This incredible new £21.1 billion high-speed rail mega-project will connect the two European cities of Milan and Paris and dramatically reduce passenger travel times, allowing the land route to becomre more competitive with plane travel.
The Turin-Lyon high-speed railway, about 170 miles long in total, is intended to link Italian and French networks. The international section, the only part where construction has started, will cross the Alps through the Mon d’Ambin Base Tunnel between Susa Valley in Piedmont and Maurienne in Savoie.
This 37.5-mile tunnel will become the longest rail tunnel in the world, ahead of the 35.3-mile Gotthard Base Tunnel which runs through the Alps in Switzerland.
The total cost of the line has been estimated to be 25 billion euros – or £21.2 billion – with the international section alone set at eight billion euros – or £6.7 billion.
The network has several aims. Firstly, the transfer of freight traffic across the Alps from trucks to rail to reduce CO2 emissions and local air pollution.
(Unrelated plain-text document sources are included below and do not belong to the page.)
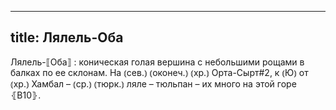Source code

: 
---
title: Лялель-Оба
---
Лялель-⟦Оба⟧
: коническая голая вершина с небольшими рощами в балках по ее склонам. На ⦅сев.⦆ ⦅оконеч.⦆ ⦅хр.⦆ Орта-Сырт#2, к ⦅Ю⦆ от ⦅хр.⦆ Хамбал – ⦅ср.⦆ ⦅тюрк.⦆ ляле – тюльпан – их много на этой горе ⦃В10⦄.
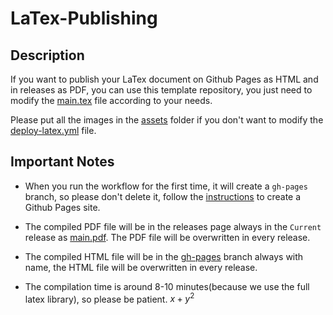# LaTex-Publishing

## Description

If you want to publish your LaTex document on Github Pages as HTML and in releases as PDF, you can use this template repository, you just need to modify the [main.tex](./main.tex) file according to your needs.

Please put all the images in the [assets](./assets/) folder if you don't want to modify the [deploy-latex.yml](.github/workflows/deploy-latex.yml) file.

## Important Notes

- When you run the workflow for the first time, it will create a `gh-pages` branch, so please don't delete it, follow the [instructions](https://github.com/peaceiris/actions-gh-pages?tab=readme-ov-file#%EF%B8%8F-first-deployment-with-github_token) to create a Github Pages site.

- The compiled PDF file will be in the releases page always in the `Current` release as [main.pdf](https://github.com/MemerGamer/LaTex-Publishing/releases/download/Current/main.pdf). The PDF file will be overwritten in every release.
- The compiled HTML file will be in the [gh-pages](https://github.com/MemerGamer/LaTex-Publishing/tree/gh-pages) branch always with name, the HTML file will be overwritten in every release.
- The compilation time is around 8-10 minutes(because we use the full latex library), so please be patient.
$x+y^2$
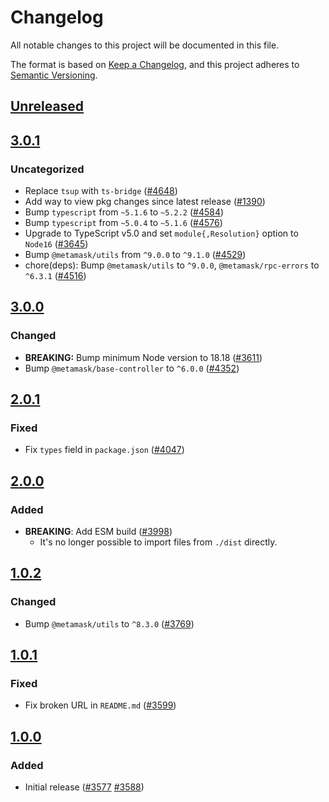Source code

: # Changelog

All notable changes to this project will be documented in this file.

The format is based on [Keep a Changelog](https://keepachangelog.com/en/1.0.0/),
and this project adheres to [Semantic Versioning](https://semver.org/spec/v2.0.0.html).

## [Unreleased]

## [3.0.1]

### Uncategorized

- Replace `tsup` with `ts-bridge` ([#4648](https://github.com/MetaMask/core/pull/4648))
- Add way to view pkg changes since latest release ([#1390](https://github.com/MetaMask/core/pull/1390))
- Bump `typescript` from `~5.1.6` to `~5.2.2` ([#4584](https://github.com/MetaMask/core/pull/4584))
- Bump `typescript` from `~5.0.4` to `~5.1.6` ([#4576](https://github.com/MetaMask/core/pull/4576))
- Upgrade to TypeScript v5.0 and set `module{,Resolution}` option to `Node16` ([#3645](https://github.com/MetaMask/core/pull/3645))
- Bump `@metamask/utils` from `^9.0.0` to `^9.1.0` ([#4529](https://github.com/MetaMask/core/pull/4529))
- chore(deps): Bump `@metamask/utils` to `^9.0.0`, `@metamask/rpc-errors` to `^6.3.1` ([#4516](https://github.com/MetaMask/core/pull/4516))

## [3.0.0]

### Changed

- **BREAKING:** Bump minimum Node version to 18.18 ([#3611](https://github.com/MetaMask/core/pull/3611))
- Bump `@metamask/base-controller` to `^6.0.0` ([#4352](https://github.com/MetaMask/core/pull/4352))

## [2.0.1]

### Fixed

- Fix `types` field in `package.json` ([#4047](https://github.com/MetaMask/core/pull/4047))

## [2.0.0]

### Added

- **BREAKING**: Add ESM build ([#3998](https://github.com/MetaMask/core/pull/3998))
  - It's no longer possible to import files from `./dist` directly.

## [1.0.2]

### Changed

- Bump `@metamask/utils` to `^8.3.0` ([#3769](https://github.com/MetaMask/core/pull/3769))

## [1.0.1]

### Fixed

- Fix broken URL in `README.md` ([#3599](https://github.com/MetaMask/core/pull/3599))

## [1.0.0]

### Added

- Initial release ([#3577](https://github.com/MetaMask/core/pull/3577) [#3588](https://github.com/MetaMask/core/pull/3588))

[Unreleased]: https://github.com/MetaMask/core/compare/@metamask/build-utils@3.0.1...HEAD
[3.0.1]: https://github.com/MetaMask/core/compare/@metamask/build-utils@3.0.0...@metamask/build-utils@3.0.1
[3.0.0]: https://github.com/MetaMask/core/compare/@metamask/build-utils@2.0.1...@metamask/build-utils@3.0.0
[2.0.1]: https://github.com/MetaMask/core/compare/@metamask/build-utils@2.0.0...@metamask/build-utils@2.0.1
[2.0.0]: https://github.com/MetaMask/core/compare/@metamask/build-utils@1.0.2...@metamask/build-utils@2.0.0
[1.0.2]: https://github.com/MetaMask/core/compare/@metamask/build-utils@1.0.1...@metamask/build-utils@1.0.2
[1.0.1]: https://github.com/MetaMask/core/compare/@metamask/build-utils@1.0.0...@metamask/build-utils@1.0.1
[1.0.0]: https://github.com/MetaMask/core/releases/tag/@metamask/build-utils@1.0.0

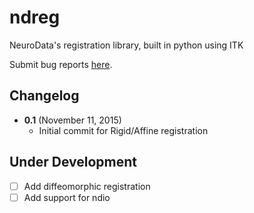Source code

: # ndreg
NeuroData's registration library, built in python using ITK

Submit bug reports [here](https://github.com/openconnectome/ndreg/issues/new).

## Changelog

- **0.1** (November 11, 2015)
    - Initial commit for Rigid/Affine registration

## Under Development
- [ ] Add diffeomorphic registration
- [ ] Add support for ndio
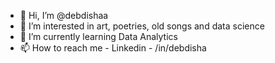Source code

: - 👋 Hi, I’m @debdishaa
- 👀 I’m interested in art, poetries, old songs and data science
- 🌱 I’m currently learning Data Analytics
- 📫 How to reach me - Linkedin - /in/debdisha

<!---
debdishaa/debdishaa is a ✨ special ✨ repository because its `README.md` (this file) appears on your GitHub profile.
You can click the Preview link to take a look at your changes.
--->
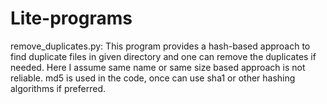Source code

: # Lite-programs

remove_duplicates.py:
This program provides a hash-based approach to find duplicate files in given directory and one can remove the duplicates if needed. Here I assume same name or same size based approach is not reliable. md5 is used in the code, once can use sha1 or other hashing algorithms if preferred.
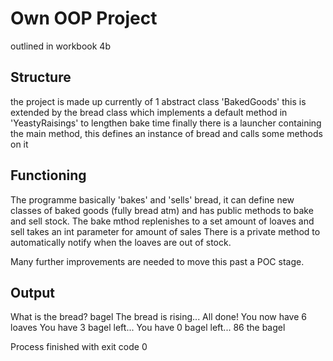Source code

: <h1> Own OOP Project</h1>

outlined in workbook 4b

<h2>Structure</h2>
the project is made up currently of 1 abstract class 'BakedGoods'
this is extended by the bread class which implements a default method in 'YeastyRaisings' to lengthen bake time
finally there is a launcher containing the main method, this defines an instance of bread and calls some methods on it

<h2>Functioning</h2>
The programme basically 'bakes' and 'sells' bread, it can define new classes of baked goods (fully bread atm) and has public methods to bake and sell stock.
The bake mthod replenishes to a set amount of loaves and sell takes an int parameter for amount of sales
There is a private method to automatically notify when the loaves are out of stock.

Many further improvements are needed to move this past a POC stage.


<h2>Output</h2>
What is the bread?
bagel
The bread is rising...
All done!
You now have 6 loaves
You have 3 bagel left...
You have 0 bagel left...
86 the bagel

Process finished with exit code 0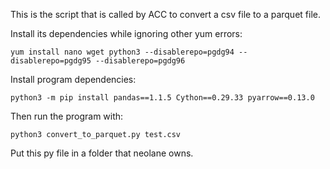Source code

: This is the script that is called by ACC to convert a csv file to a parquet file.

Install its dependencies while ignoring other yum errors:

`yum install nano wget python3 --disablerepo=pgdg94 --disablerepo=pgdg95 --disablerepo=pgdg96`

Install program dependencies:

`python3 -m pip install pandas==1.1.5 Cython==0.29.33 pyarrow==0.13.0`

Then run the program with:

`python3 convert_to_parquet.py test.csv`

Put this py file in a folder that neolane owns.
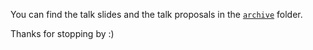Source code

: You can find the talk slides and the talk proposals in the [`archive`](../archive) folder.

Thanks for stopping by :)
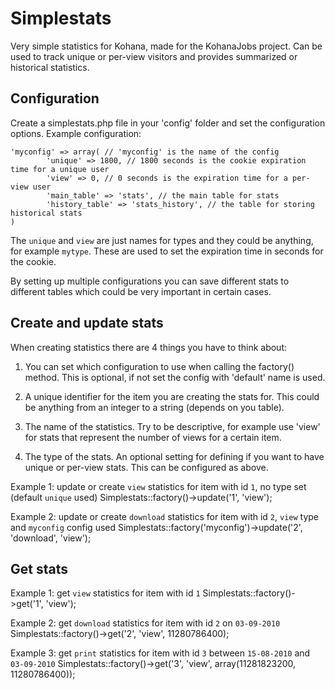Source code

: Simplestats
===========

Very simple statistics for Kohana, made for the KohanaJobs project.
Can be used to track unique or per-view visitors and provides summarized or historical statistics.

Configuration
-------------

Create a simplestats.php file in your 'config' folder and set the configuration options.
Example configuration:

	'myconfig' => array( // 'myconfig' is the name of the config
			'unique' => 1800, // 1800 seconds is the cookie expiration time for a unique user
			'view' => 0, // 0 seconds is the expiration time for a per-view user
			'main_table' => 'stats', // the main table for stats
			'history_table' => 'stats_history', // the table for storing historical stats
	)

The `unique` and `view` are just names for types and they could be anything, for example `mytype`.
These are used to set the expiration time in seconds for the cookie.

By setting up multiple configurations you can save different stats to different tables which could be
very important in certain cases.


Create and update stats
-----------------------

When creating statistics there are 4 things you have to think about:

1. You can set which configuration to use when calling the factory() method. This is optional, if not set
the config with 'default' name is used.

2. A unique identifier for the item you are creating the stats for. This could be anything from an
integer to a string (depends on you table).

3. The name of the statistics. Try to be descriptive, for example use 'view' for stats
that represent the number of views for a certain item.

4. The type of the stats. An optional setting for defining if you want to have unique or per-view
stats. This can be configured as above.


Example 1: update or create `view` statistics for item with id `1`, no type set (default `unique` used)
	Simplestats::factory()->update('1', 'view');

Example 2: update or create `download` statistics for item with id `2`, `view` type and `myconfig` config used
	Simplestats::factory('myconfig')->update('2', 'download', 'view');




Get stats
---------

Example 1: get `view` statistics for item with id `1`
	Simplestats::factory()->get('1', 'view');

Example 2: get `download` statistics for item with id `2` on `03-09-2010`
	Simplestats::factory()->get('2', 'view', 11280786400);

Example 3: get `print` statistics for item with id `3` between `15-08-2010` and `03-09-2010`
	Simplestats::factory()->get('3', 'view', array(11281823200, 11280786400));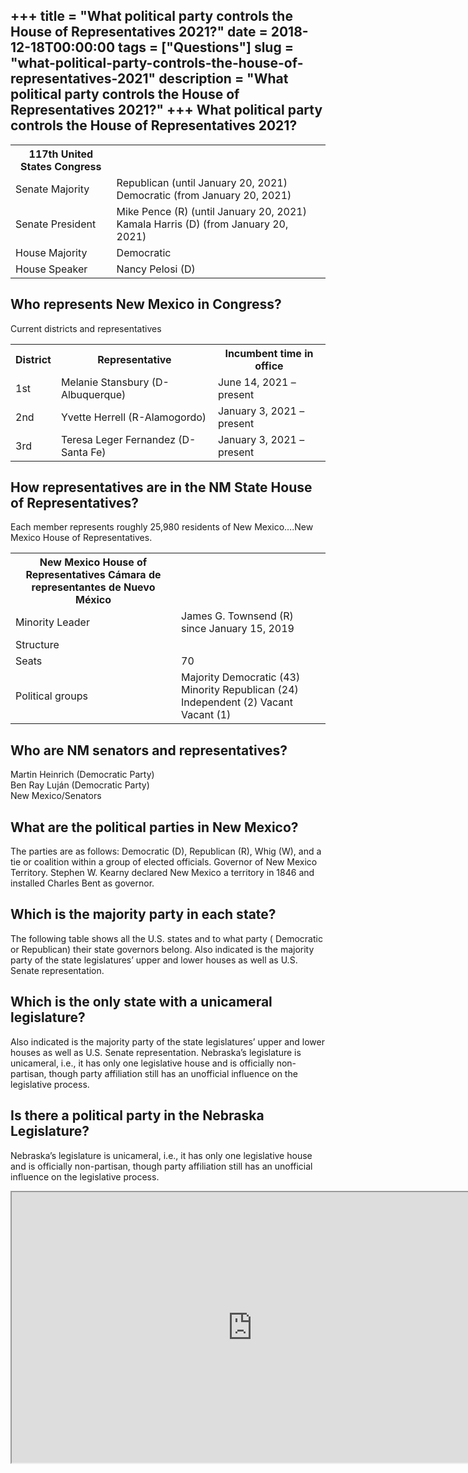 +++
title = "What political party controls the House of Representatives 2021?"
date = 2018-12-18T00:00:00
tags = ["Questions"]
slug = "what-political-party-controls-the-house-of-representatives-2021"
description = "What political party controls the House of Representatives 2021?"
+++
What political party controls the House of Representatives 2021?
----------------------------------------------------------------

<table><tr><th>117th United States Congress</th></tr><tr><td>Senate Majority</td><td>Republican (until January 20, 2021) Democratic (from January 20, 2021)</td></tr><tr><td>Senate President</td><td>Mike Pence (R) (until January 20, 2021) Kamala Harris (D) (from January 20, 2021)</td></tr><tr><td>House Majority</td><td>Democratic</td></tr><tr><td>House Speaker</td><td>Nancy Pelosi (D)</td></tr></table>

Who represents New Mexico in Congress?
--------------------------------------

Current districts and representatives

<table><tr><th>District</th><th>Representative</th><th>Incumbent time in office</th></tr><tr><td>1st</td><td>Melanie Stansbury (D-Albuquerque)</td><td>June 14, 2021 – present</td></tr><tr><td>2nd</td><td>Yvette Herrell (R-Alamogordo)</td><td>January 3, 2021 – present</td></tr><tr><td>3rd</td><td>Teresa Leger Fernandez (D-Santa Fe)</td><td>January 3, 2021 – present</td></tr></table>

How representatives are in the NM State House of Representatives?
-----------------------------------------------------------------

Each member represents roughly 25,980 residents of New Mexico….New Mexico House of Representatives.

<table><tr><th>New Mexico House of Representatives Cámara de representantes de Nuevo México</th></tr><tr><td>Minority Leader</td><td>James G. Townsend (R) since January 15, 2019</td></tr><tr><td>Structure</td></tr><tr><td>Seats</td><td>70</td></tr><tr><td>Political groups</td><td>Majority Democratic (43) Minority Republican (24) Independent (2) Vacant Vacant (1)</td></tr></table>

Who are NM senators and representatives?
----------------------------------------

 Martin Heinrich (Democratic Party)  
Ben Ray Luján (Democratic Party)  
New Mexico/Senators

What are the political parties in New Mexico?
---------------------------------------------

The parties are as follows: Democratic (D), Republican (R), Whig (W), and a tie or coalition within a group of elected officials. Governor of New Mexico Territory. Stephen W. Kearny declared New Mexico a territory in 1846 and installed Charles Bent as governor.

Which is the majority party in each state?
------------------------------------------

The following table shows all the U.S. states and to what party ( Democratic or Republican) their state governors belong. Also indicated is the majority party of the state legislatures’ upper and lower houses as well as U.S. Senate representation.

Which is the only state with a unicameral legislature?
------------------------------------------------------

Also indicated is the majority party of the state legislatures’ upper and lower houses as well as U.S. Senate representation. Nebraska’s legislature is unicameral, i.e., it has only one legislative house and is officially non-partisan, though party affiliation still has an unofficial influence on the legislative process.

Is there a political party in the Nebraska Legislature?
-------------------------------------------------------

Nebraska’s legislature is unicameral, i.e., it has only one legislative house and is officially non-partisan, though party affiliation still has an unofficial influence on the legislative process.

<iframe allow="accelerometer; autoplay; clipboard-write; encrypted-media; gyroscope; picture-in-picture" allowfullscreen="" class="__youtube_prefs__  epyt-is-override  no-lazyload" data-no-lazy="1" data-origheight="433" data-origwidth="770" data-skipgform_ajax_framebjll="" height="433" id="_ytid_68056" loading="lazy" src="https://www.youtube.com/embed/JJoDE6bxUqw?enablejsapi=1&autoplay=0&cc_load_policy=0&cc_lang_pref=&iv_load_policy=1&loop=0&modestbranding=0&rel=1&fs=1&playsinline=0&autohide=2&theme=dark&color=red&controls=1&" title="YouTube player" width="770"></iframe>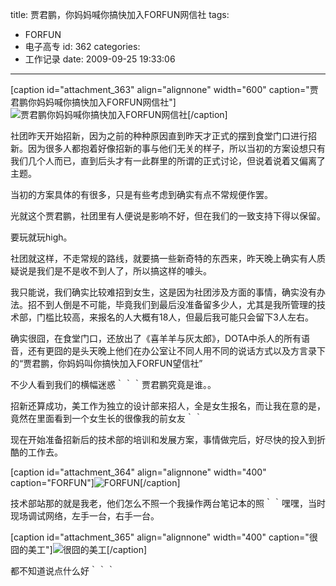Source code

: title: 贾君鹏，你妈妈喊你搞快加入FORFUN网信社
tags:
  - FORFUN
  - 电子高专
id: 362
categories:
  - 工作记录
date: 2009-09-25 19:33:06
---

[caption id="attachment_363" align="alignnone" width="600" caption="贾君鹏你妈妈喊你搞快加入FORFUN网信社"]![贾君鹏你妈妈喊你搞快加入FORFUN网信社](http://blog.liuyixi.com/wp-content/uploads/2009/09/img_00012.jpg "jiajunpeng")[/caption]

社团昨天开始招新，因为之前的种种原因直到昨天才正式的摆到食堂门口进行招新。因为很多人都抱着好像招新的事与他们无关的样子，所以当初的方案设想只有我们几个人而已，直到后头才有一此群里的所谓的正式讨论，但说着说着又偏离了主题。

当初的方案具体的有很多，只是有些考虑到确实有点不常规便作罢。

光就这个贾君鹏，社团里有人便说是影响不好，但在我们的一致支持下得以保留。

要玩就玩high。

社团就这样，不走常规的路线，就要搞一些新奇特的东西来，昨天晚上确实有人质疑说是我们是不是收不到人了，所以搞这样的噱头。

我只能说，我们确实比较难招到女生，这是因为社团涉及方面的事情，确实没有办法。招不到人倒是不可能，毕竟我们到最后没准备留多少人，尤其是我所管理的技术部，门槛比较高，来报名的人大概有18人，但最后我可能只会留下3人左右。

确实很囧，在食堂门口，还放出了《喜羊羊与灰太郎》，DOTA中杀人的所有语音，还有更囧的是头天晚上他们在办公室让不同人用不同的说话方式以及方言录下的“贾君鹏，你妈妈叫你搞快加入FORFUN望信社”

不少人看到我们的横幅迷惑｀｀｀贾君鹏究竟是谁。。

招新还算成功，美工作为独立的设计部来招人，全是女生报名，而让我在意的是，竟然在里面看到一个女生长的很像我的前女友｀｀

现在开始准备招新后的技术部的培训和发展方案，事情做完后，好尽快的投入到折酷的工作去。

[caption id="attachment_364" align="alignnone" width="400" caption="FORFUN"]![FORFUN](http://blog.liuyixi.com/wp-content/uploads/2009/09/img_0015.jpg "img_0015")[/caption]

技术部站那的就是我老，他们怎么不照一个我操作两台笔记本的照｀｀嘿嘿，当时现场调试网络，左手一台，右手一台。

[caption id="attachment_365" align="alignnone" width="400" caption="很囧的美工"]![很囧的美工](http://blog.liuyixi.com/wp-content/uploads/2009/09/img_0027.jpg "img_0027")[/caption]

都不知道说点什么好｀｀｀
Secondly, it will provide faster passenger transport to reduce air traffic.
The new line will have a maximum gradient of 12.5 percent, compared to 30 percent for the old existing line, with a maximum altitude of 580 metres instead of the previous 1,388 metres. It will also have much wider curves. This will allow heavy freight trains to transit at 62 mph and 140 mph for passenger trains, significantly reducing travel time and also energy usage and costs.
As such, passenger travel time from Milan to Paris is set to be cut from seven hours to just four, meaning the network will become time competitive with plane travel.
However, it must be noted that despite the name often used, the line is not high-speed under the definition used by the European Commission – its design speed is 12 percent below the 155 mph threshold used by the commission to define high-speed railways. The line is therefore part of the TEN-T Trans-European conventional rail network within its “Mediterranean Corridor”.
The European Union is funding 40 percent of the tunnel costs, and has indicated willingness to increase its contribution to 55 percent, as well as to help fund its French accesses if those go beyond mere adaptations of the existing infrastructure, according to telt.eu.
A new ashlar factory – thin squared and dressed stone – in La Chapelle, France, is due to come online in June 2024, serving Lot 2 of the base tunnel. The segments produced, each weighing ten tonnes and built to line the tunnels, are the result of an innovative process relying on extreme automation and maximum attention to sustainability.
While it takes ten minutes to produce a segment in a standard factory, the new factory can produce them in just five and a half minutes. This ensures the production of 160 items a day, according to webuildgroup.com.
The project has been criticised for many reasons. In the French town of Chimilin, which will be split in two by the railway, the town council has opposed the plans since 1992 and the previous mayor said that the economic uncertainty has been damaging for the region. The Italian No TAV movement began in the Susa Valley in 1990, and questioned the project’s worthiness, cost and safety.
Other criticisms focus on the cost, as a result of the fact that traffic in the area was decreasing when the project was decided, and the argument that plane travel is still faster than the full route, including time to and from the airport and through security.
Civil engineering work first started in 2002, with the construction of access points and geological reconnaissance tunnelling. In 2016, a 5.6-mile gallery was tunnelled from Saint-Martin-de-la-Porte towards Italy and was completed in Sept 2019, according to Le Dauphine. In late 2022, the expected completion date for the base tunnel was set for 2032.